Arizona Alliance for Retired Americans, Priorities USA and Voto Latino Challenge Arizona Voter Suppression Law

August 15, 2022

The Arizona Alliance for Retired Americans, Priorities USA and Voto Latino announced a legal challenge to Arizona SB 1260. The bill radically alters Arizona’s voting laws by threatening the ability of Arizonans to cast a ballot if they have previously registered to vote in another state or another Arizona county and have not canceled those registrations. The bill was signed into law in June and is scheduled to take effect on September 24, 2022. The lawsuit is funded by Priorities USA. 

SB 1260 criminalizes those individuals and organizations who provide voting assistance to Arizona voters if the voter they are helping is registered to vote in another state.
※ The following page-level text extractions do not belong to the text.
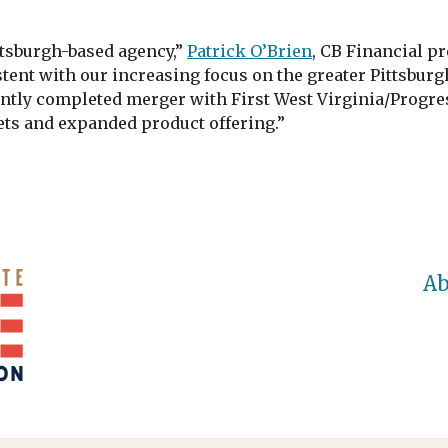
tsburgh-based agency,”
Patrick O’Brien
, CB Financial p
tent with our increasing focus on the greater Pittsburg
ntly completed merger with First West Virginia/Progres
ts and expanded product offering.”
Ab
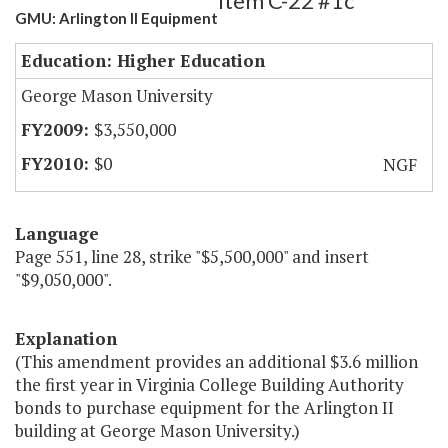
Item C-22 #1c
GMU: Arlington II Equipment
Education: Higher Education
George Mason University
$3,550,000
$0
NGF
Language
Page 551, line 28, strike "$5,500,000" and insert
"$9,050,000".
Explanation
(This amendment provides an additional $3.6 million
the first year in Virginia College Building Authority
bonds to purchase equipment for the Arlington II
building at George Mason University.)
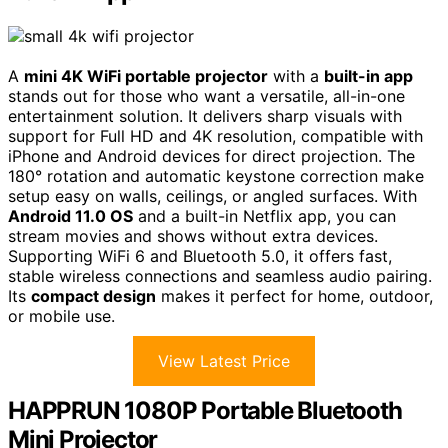
A
mini 4K WiFi portable projector
with a
built-in app
stands out for those who want a versatile, all-in-one
entertainment solution. It delivers sharp visuals with
support for Full HD and 4K resolution, compatible with
iPhone and Android devices for direct projection. The
180° rotation and automatic keystone correction make
setup easy on walls, ceilings, or angled surfaces. With
Android 11.0 OS
and a built-in Netflix app, you can
stream movies and shows without extra devices.
Supporting WiFi 6 and Bluetooth 5.0, it offers fast,
stable wireless connections and seamless audio pairing.
Its
compact design
makes it perfect for home, outdoor,
or mobile use.
View Latest Price
HAPPRUN 1080P Portable Bluetooth
Mini Projector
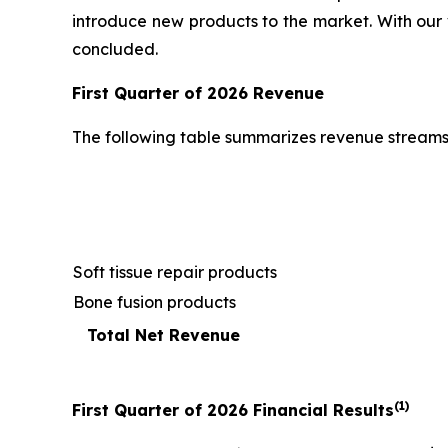
introduce new products to the market. With our 
concluded.
First
Quarter of
2026
Revenue
The following table summarizes revenue streams
Soft tissue repair products
Bone fusion products
Total Net Revenue
(1)
First
Quarter of
2026
Financial Results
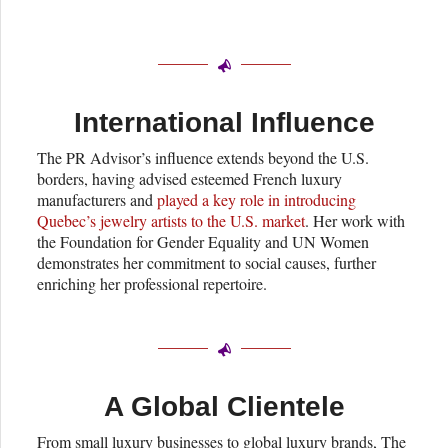
International Influence
The PR Advisor’s influence extends beyond the U.S.
borders, having advised esteemed French luxury
manufacturers and
played a key role in introducing
Quebec’s jewelry artists to the U.S. market
. Her work with
the Foundation for Gender Equality and UN Women
demonstrates her commitment to social causes, further
enriching her professional repertoire.
A Global Clientele
From small luxury businesses to global luxury brands, The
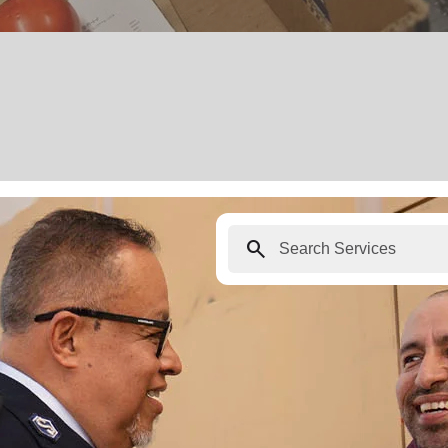
search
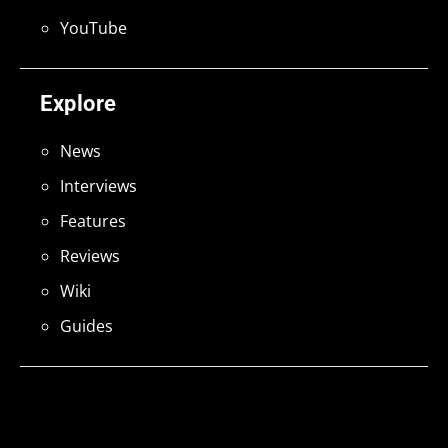
YouTube
Explore
News
Interviews
Features
Reviews
Wiki
Guides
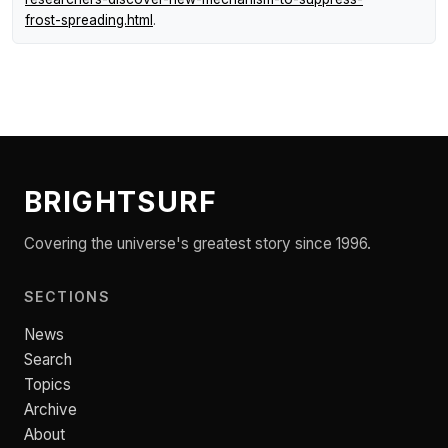
frost-spreading.html
.
BRIGHTSURF
Covering the universe's greatest story since 1996.
SECTIONS
News
Search
Topics
Archive
About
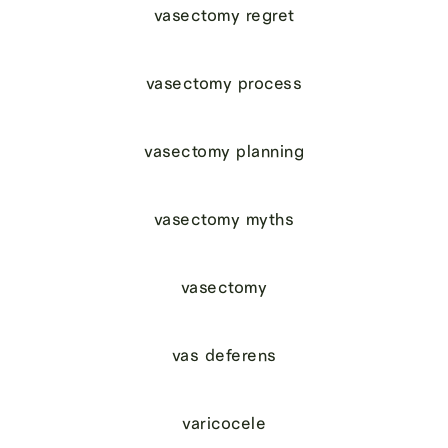
vasectomy regret
vasectomy process
vasectomy planning
vasectomy myths
vasectomy
vas deferens
varicocele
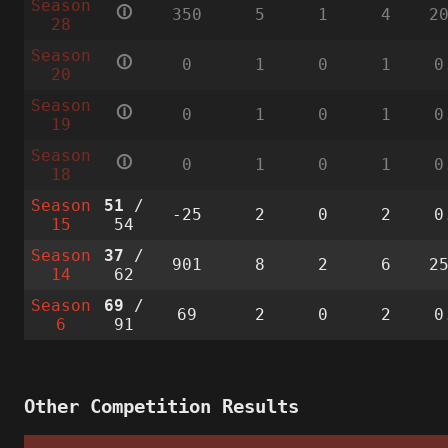
Season
🛈
350
5
1
4
2
28
Season
🛈
0
1
0
1
0
20
Season
🛈
0
1
0
1
0
19
Season
🛈
0
1
0
1
0
18
Season
51
/
-25
2
0
2
0
15
54
Season
37
/
901
8
2
6
2
14
62
Season
69
/
69
2
0
2
0
6
91
Other Competition Results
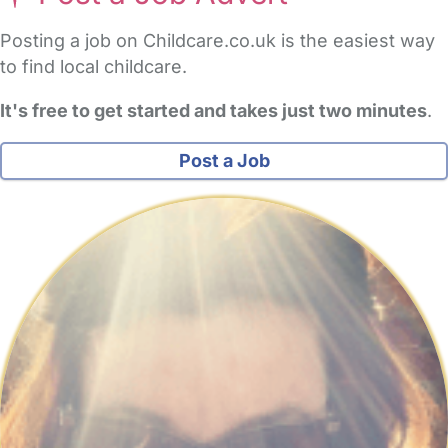
Posting a job on Childcare.co.uk is the easiest way
to find local childcare.
It's free to get started and takes just two minutes
.
Post a Job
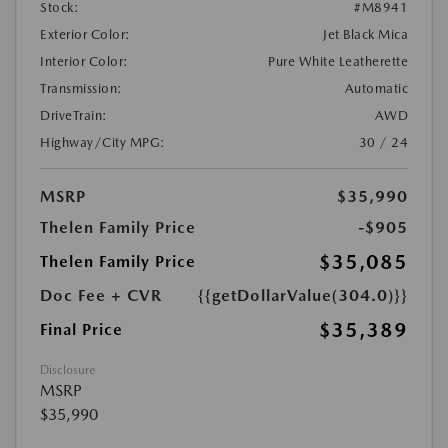
Stock:
#M8941
Exterior Color:
Jet Black Mica
Interior Color:
Pure White Leatherette
Transmission:
Automatic
DriveTrain:
AWD
Highway/City MPG:
30 / 24
MSRP
$35,990
Thelen Family Price
-$905
$35,085
Thelen Family Price
Doc Fee + CVR
{{getDollarValue(304.0)}}
$35,389
Final Price
Disclosure
MSRP
$35,990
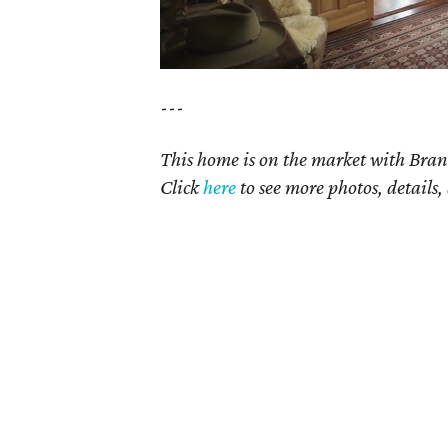
---
This home is on the market with Bran
Click
here
to see more photos, details,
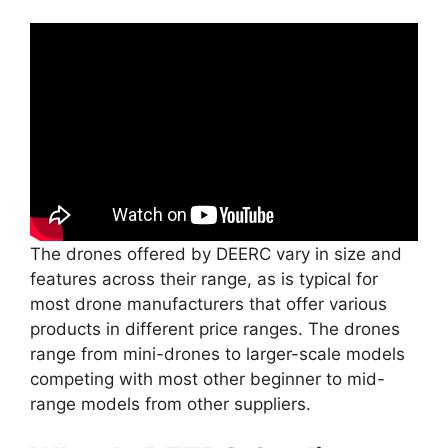
The drones offered by DEERC vary in size and
features across their range, as is typical for
most drone manufacturers that offer various
products in different price ranges. The drones
range from mini-drones to larger-scale models
competing with most other beginner to mid-
range models from other suppliers.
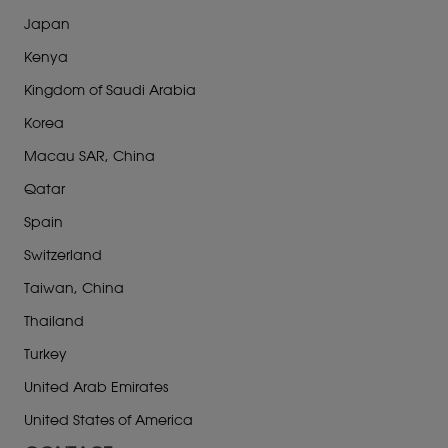
Japan
Kenya
Kingdom of Saudi Arabia
Korea
Macau SAR, China
Qatar
Spain
Switzerland
Taiwan, China
Thailand
Turkey
United Arab Emirates
United States of America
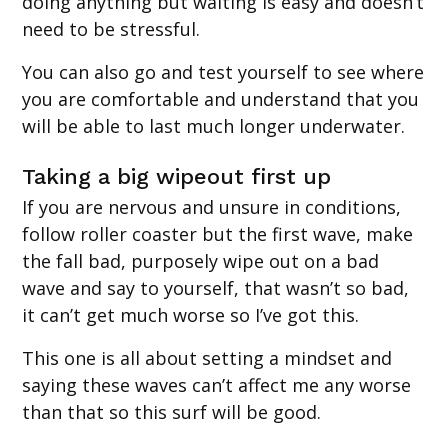
doing anything but waiting is easy and doesn’t
need to be stressful.
You can also go and test yourself to see where
you are comfortable and understand that you
will be able to last much longer underwater.
Taking a big wipeout first up
If you are nervous and unsure in conditions,
follow roller coaster but the first wave, make
the fall bad, purposely wipe out on a bad
wave and say to yourself, that wasn’t so bad,
it can’t get much worse so I’ve got this.
This one is all about setting a mindset and
saying these waves can’t affect me any worse
than that so this surf will be good.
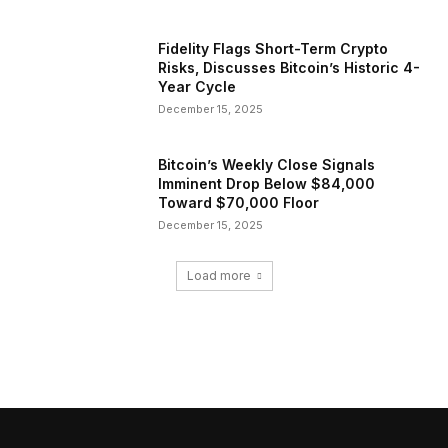
Fidelity Flags Short-Term Crypto
Risks, Discusses Bitcoin’s Historic 4-
Year Cycle
December 15, 2025
Bitcoin’s Weekly Close Signals
Imminent Drop Below $84,000
Toward $70,000 Floor
December 15, 2025
Load more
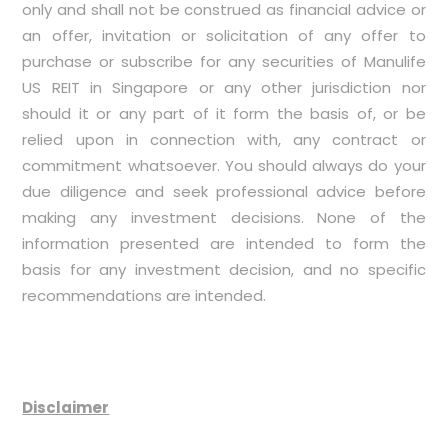
only and shall not be construed as financial advice or
an offer, invitation or solicitation of any offer to
purchase or subscribe for any securities of Manulife
US REIT in Singapore or any other jurisdiction nor
should it or any part of it form the basis of, or be
relied upon in connection with, any contract or
commitment whatsoever. You should always do your
due diligence and seek professional advice before
making any investment decisions. None of the
information presented are intended to form the
basis for any investment decision, and no specific
recommendations are intended.
Disclaimer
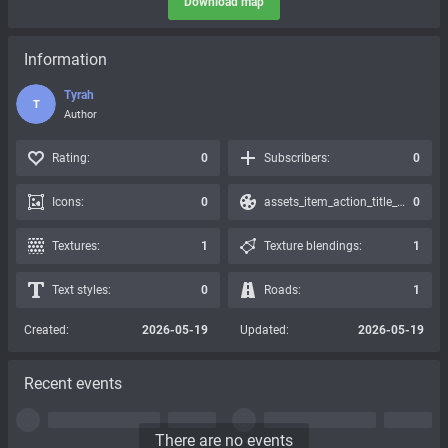
Download map
Information
Tyrah
T
Author
Rating:
0
Subscribers:
0
Icons:
0
assets_item_action_title_icons_presets:
0
Textures:
1
Texture blendings:
1
Text styles:
0
Roads:
1
Created:
2026-05-19
Updated:
2026-05-19
Recent events
There are no events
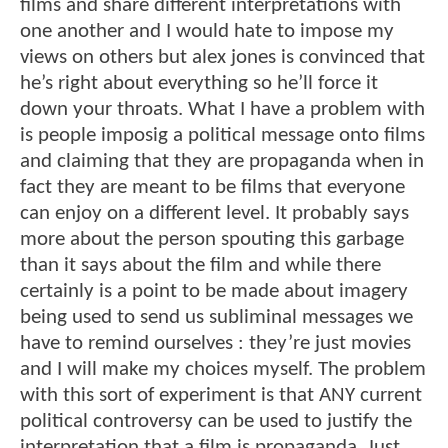
films and share different interpretations with
one another and I would hate to impose my
views on others but alex jones is convinced that
he’s right about everything so he’ll force it
down your throats. What I have a problem with
is people imposig a political message onto films
and claiming that they are propaganda when in
fact they are meant to be films that everyone
can enjoy on a different level. It probably says
more about the person spouting this garbage
than it says about the film and while there
certainly is a point to be made about imagery
being used to send us subliminal messages we
have to remind ourselves : they’re just movies
and I will make my choices myself. The problem
with this sort of experiment is that ANY current
political controversy can be used to justify the
interpretation that a film is propaganda. Just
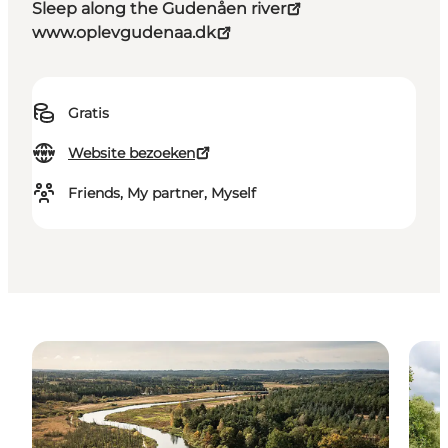
Sleep along the Gudenåen river
www.oplevgudenaa.dk
Gratis
Website bezoeken
Friends, My partner, Myself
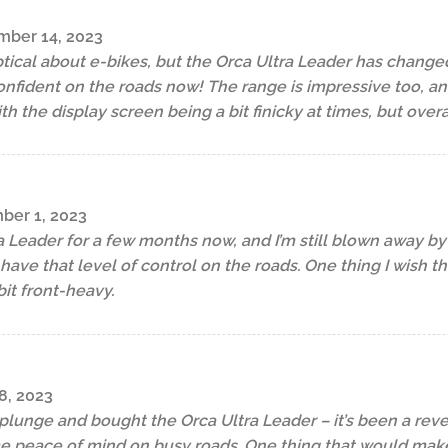
ber 14, 2023
tical about e-bikes, but the Orca Ultra Leader has change
fident on the roads now! The range is impressive too, and
 the display screen being a bit finicky at times, but overal
er 1, 2023
a Leader for a few months now, and I’m still blown away by 
o have that level of control on the roads. One thing I wish 
bit front-heavy.
8, 2023
e plunge and bought the Orca Ultra Leader – it’s been a rev
e peace of mind on busy roads. One thing that would make 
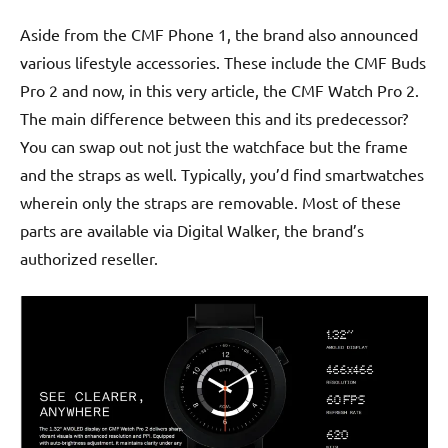
Aside from the CMF Phone 1, the brand also announced
various lifestyle accessories. These include the CMF Buds
Pro 2 and now, in this very article, the CMF Watch Pro 2.
The main difference between this and its predecessor?
You can swap out not just the watchface but the frame
and the straps as well. Typically, you’d find smartwatches
wherein only the straps are removable. Most of these
parts are available via Digital Walker, the brand’s
authorized reseller.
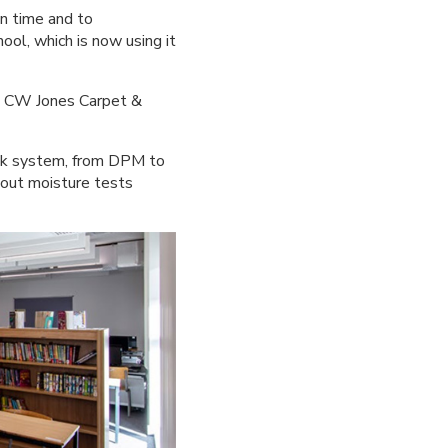
on time and to
ool, which is now using it
at CW Jones Carpet &
stik system, from DPM to
 out moisture tests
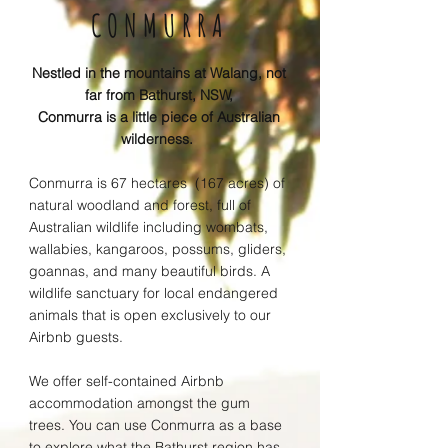
CONMURRA
Nestled in the mountains at Walang, not
far from Bathurst, NSW,
Conmurra is a little piece of A
ustralian
wilderness.
Conmurra is 67 hectares
(167 acres) of
natural woodland
and forest, full of
Australian wildlife including wombats,
wallabies, kangaroos, possums, gliders,
goannas, and many beautiful birds. A
wildlife sanctuary for local endangered
animals that is open exclusively to our
Airbnb guests.
We
offer self-contained Airbnb
accommodation amongst the gum
trees. You can use Conmurra as a base
to explore w
hat the Bathurst r
egion has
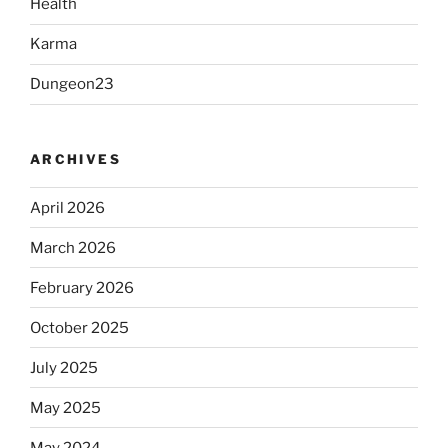
Health
Karma
Dungeon23
ARCHIVES
April 2026
March 2026
February 2026
October 2025
July 2025
May 2025
May 2024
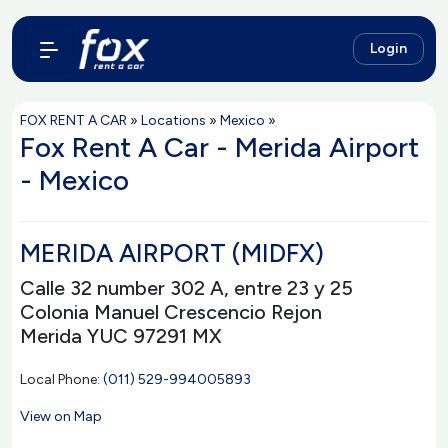
Login
FOX RENT A CAR
»
Locations
»
Mexico
»
Fox Rent A Car - Merida Airport
- Mexico
MERIDA AIRPORT (MIDFX)
Calle 32 number 302 A, entre 23 y 25
Colonia Manuel Crescencio Rejon
Merida YUC 97291 MX
Local Phone:
(011) 529-994005893
View on Map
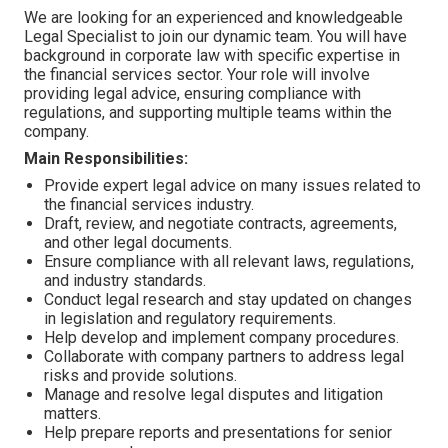
We are looking for an experienced and knowledgeable
Legal Specialist to join our dynamic team. You will have
background in corporate law with specific expertise in
the financial services sector. Your role will involve
providing legal advice, ensuring compliance with
regulations, and supporting multiple teams within the
company.
Main Responsibilities:
Provide expert legal advice on many issues related to
the financial services industry.
Draft, review, and negotiate contracts, agreements,
and other legal documents.
Ensure compliance with all relevant laws, regulations,
and industry standards.
Conduct legal research and stay updated on changes
in legislation and regulatory requirements.
Help develop and implement company procedures.
Collaborate with company partners to address legal
risks and provide solutions.
Manage and resolve legal disputes and litigation
matters.
Help prepare reports and presentations for senior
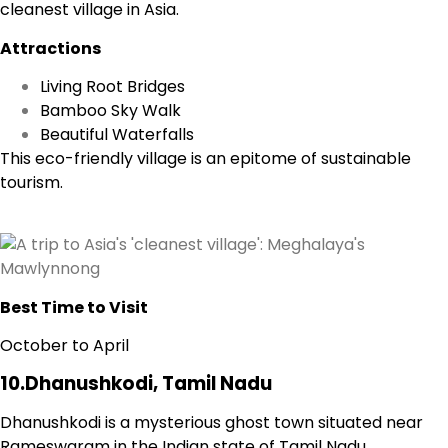
cleanest village in Asia.
Attractions
Living Root Bridges
Bamboo Sky Walk
Beautiful Waterfalls
This eco-friendly village is an epitome of sustainable
tourism.
Best Time to Visit
October to April
10.Dhanushkodi, Tamil Nadu
Dhanushkodi is a mysterious ghost town situated near
Rameswaram in the Indian state of Tamil Nadu.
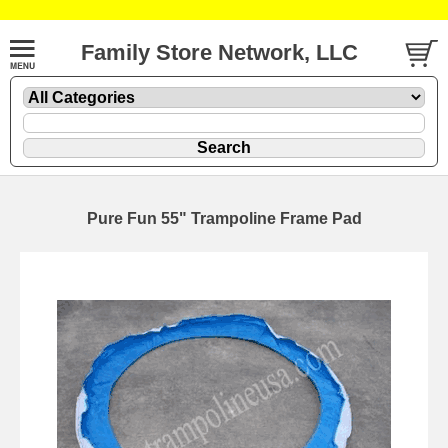
Family Store Network, LLC
Pure Fun 55" Trampoline Frame Pad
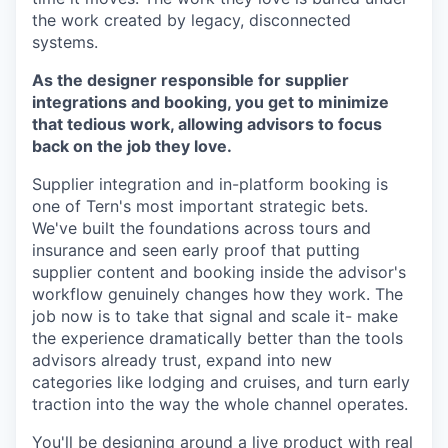
the work created by legacy, disconnected
systems.
As the designer responsible for supplier
integrations and booking, you get to minimize
that tedious work, allowing advisors to focus
back on the job they love.
Supplier integration and in-platform booking is
one of Tern's most important strategic bets.
We've built the foundations across tours and
insurance and seen early proof that putting
supplier content and booking inside the advisor's
workflow genuinely changes how they work. The
job now is to take that signal and scale it- make
the experience dramatically better than the tools
advisors already trust, expand into new
categories like lodging and cruises, and turn early
traction into the way the whole channel operates.
You'll be designing around a live product with real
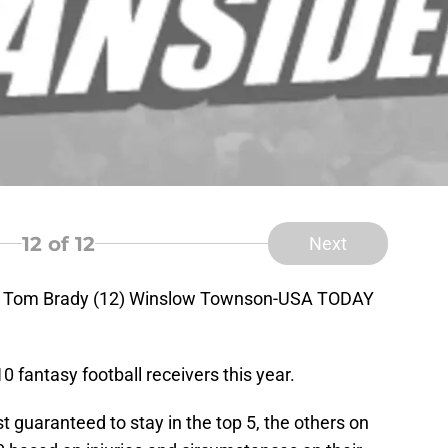
12
of 12
Next
ck Tom Brady (12) Winslow Townson-USA TODAY
0 fantasy football receivers this year.
st guaranteed to stay in the top 5, the others on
This is troubling for various reasons but specifically due to the fact that having multiple voter registrations is quite common especially among young voters, college students, older voters who have moved to Arizona, and other transient voters who are more likely to be poor and non-white. There is no requirement to cancel your voter registration after you’ve moved, and in many states, canceling a voter registration can be a complicated, burdensome process. An act as simple as handing a ballot to a family member who is registered in another state is potentially criminalized under SB 1260, making it extremely difficult for individuals and organizations to register and engage voters without first confirming their registration status. 

The bill also requires county recorders to cancel a voter’s registration and remove them from the early voting list without any notice simply because the voter is registered in another county. In fact, two county recorders could simultaneously cancel the voter’s registration without notice. This could leave countless voters without any voter registration at all.  

Finally, SB 1260 allows third parties to provide county recorders with “credible information” that voters have registrations in other counties, which would then force county recorders to confirm those voters’ registration status and cancel those registrations and remove those voters from the early voting list. This enables third parties to engage in coordinated voter suppression by sending county recorders on endless investigations to cancel voter registrations of targeted groups.

People of color are disproportionately impacted by errors in efforts to cancel voter registrations and will likely be disempowered politically by this law. Arizona is a state where the overwhelming majority of voters vote early by mail, and these new provisions create significant barriers for millions of Arizona voters to access their constitutional right to vote. 

The complaint will challenge the bill on constitutional grounds. If the state does not timely remedy the obvious violations of the National Voter Registration Act, then claims under the NVRA will be added to the complaint.

“This is far from the first time a Republican legislature has attempted to disguise their racist voter suppression as an effort to clean up the voter rolls,” said Aneesa McMillan, Deputy Executive Director of Priorities USA. “Priorities USA has consistently identified these discriminatory efforts and we will continue to secure relief for voters through litigation. Every Arizona voter, specifically voters of color who are disproportionately impacted by these efforts, deserves free and equal access to the ballot. It is clear that Republicans will continue to stand in the way of marginalized communities’ access to the franchise and Priorities is more than prepared to combat these suppression efforts in the courts.”

“The members of the Arizona Alliance understand that the right to vote is sacred. Educating our members and seniors across the state about how to register and cast their ballots is one of our top priorities,” said Saundra Cole, President of the Alliance for Retired Americans. “SB 1260 is almost certain to disenfranchise older Arizonans who may have moved to the state to retire, or moved from their long-time home to live in a retirement community or nursing home, or with a family member. We wholeheartedly oppose this voter suppression law.”

“The Alliance for Retired Americans is fighting to make sure every one of our 4.4 million members nationwide, and all older Americans, can exercise their fundamental constitutional right to vote,” said Richard Fiesta, Executive Director of the Alliance for Retired Americans. “That means challenging laws that are designed to suppress votes and will disenfranchise our members and older Americans.”

“SB 1260 is designed to make it harder to vote and to threaten organizers helping communities engage in the electoral process. It’s a clear example of far-right politicians attempting to block some voters from accessing the ballot box instead of trying to win their votes. Arizona voters, and Latino voters in particular, pay a steep price when voter suppression runs rampant, and it’s critical that courts stand up to defend their fundamental right to participate in our democracy,” said Maria Teresa Kumar, President of Voto Latino.